The primary contribution of this study is to develop a systematic method of estimate FU in medicine using DPV, one of the most fundamental economic methods. Although DPV is often calculated to estimate uncertainty in various industries, a method of uncertainty estimation in medicine has been developed by each patient. Our method can define FU in medicine as the difference between AC and DAC based on DPV. Therefore, the present study can contribute to analytic methods in health economics such as cost-effectiveness analysis.

In detail of the primary contribution, the practical value of our method is that it can contribute to decision-making in health policy worldwide, because of the following three novel reasons. First, our method is more systemic than that of previous studies because a few typical items (AC, LHS, and objective or explorative variables for model building) in standard EMRs are required to estimate FU; this means that the generalizability of the present study is high. Second, the method employs LHS as an exposure time of treatment risk in medicine but not an efficiency indicator. Although various research articles [45,46,47,48,49] have demonstrated the importance of decreasing LHS, the present study has discussed LHS from different perspectives. Finally, the practice of attaching too much importance to decreasing LHS is criticized herein because of the social health insurance system in Japanese acute medical organizations called the Diagnosis Procedure Combination (DPC) payment system. In the DPC payment system, the revenue (equal to the daily AC herein) decreases daily [50]. This system provides medical organizations with an incentive to decrease LHS to improve efficiency. Some research articles have demonstrated the positive influence of this system [51, 52]. However, our empirical analysis indicates that patients with some diseases (the five diseases in bold in Table 4) cannot avoid long-time hospitalization because of their uncertainty. Despite the incentive of the DPC payment system, these diseases require long-time hospitalization to maintain safety. Therefore, these diseases would be inappropriate for the DPC payment system. Thus, several diseases that have higher levels of uncertainty should be excluded from the DPC system (which is a daily comprehensive payment system according to each disease) to a volume payment system according to each treatment as a health policymaking issue.

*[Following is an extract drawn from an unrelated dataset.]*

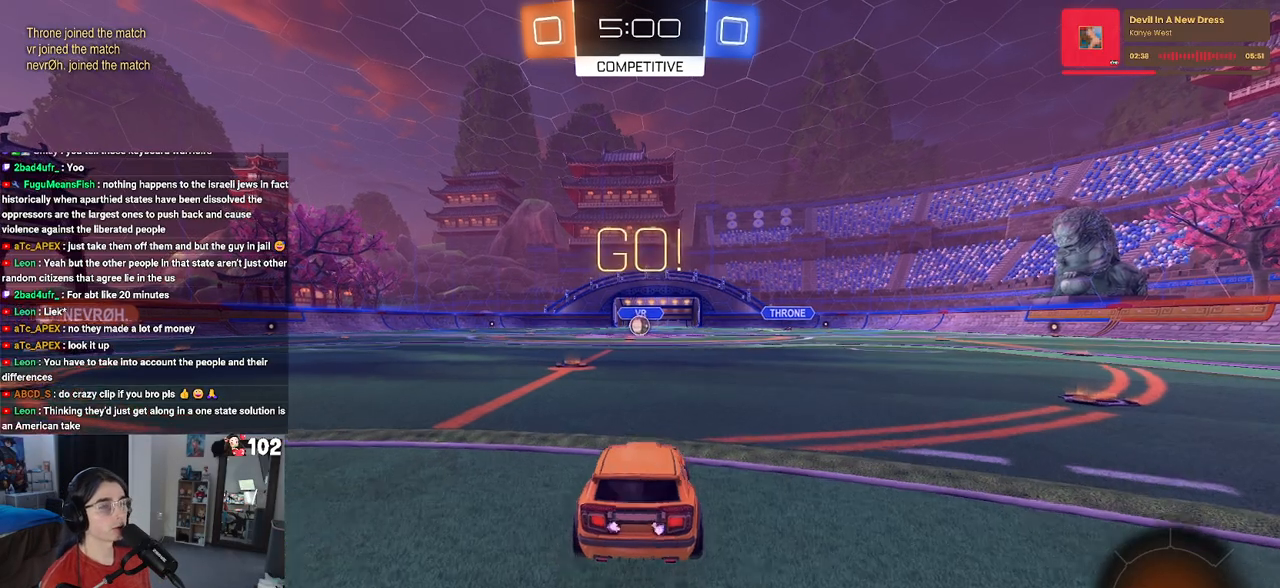
{"buttons": [], "left_stick": "center", "right_stick": "center", "events": [[133, "left_stick", "center"]]}
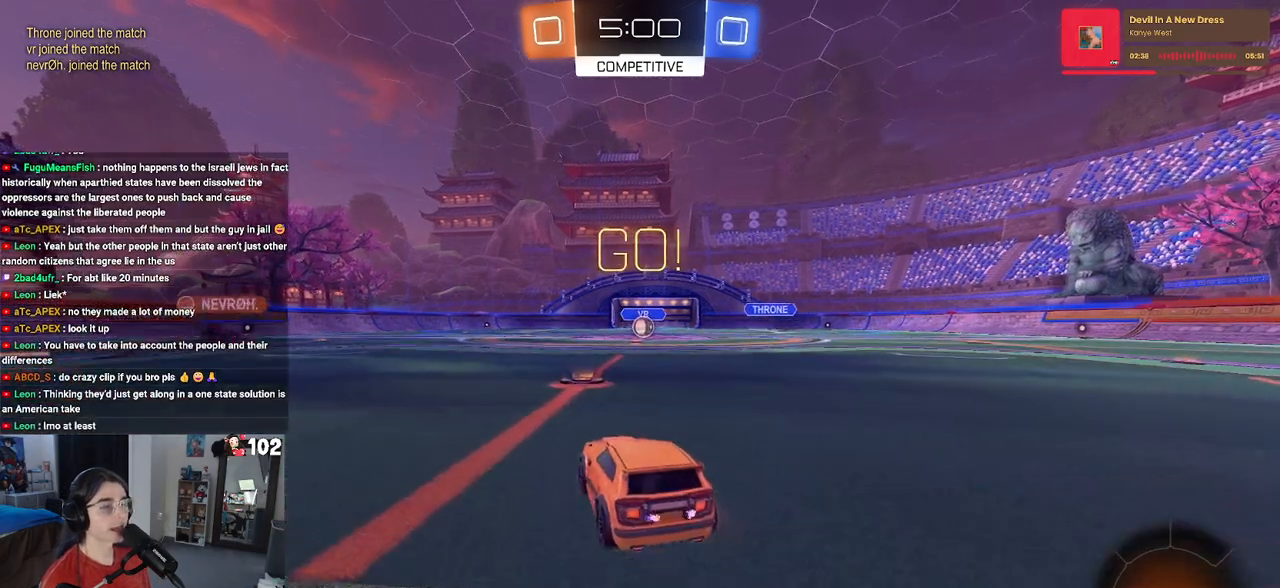
{"buttons": [], "left_stick": "center", "right_stick": "center", "events": [[117, "left_stick", "right"], [283, "left_stick", "center"]]}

Our secondary contribution is to improve the technique of model building. Our prediction model can predict a patient’s potential risk at hospitalization but not the discharge time. Almost all research uses a prediction model, such as a logistic regression model, to evaluate the effectiveness of target treatment using all data item recorded during hospitalization. However, the explorative variables in our model are limited to items that can be recorded before treatment. Despite the difference in the data items in our model and the existing studies, our model has recorded a moderate level of AUC. Therefore, our model can be used as a real-time prediction model in a clinical workspace.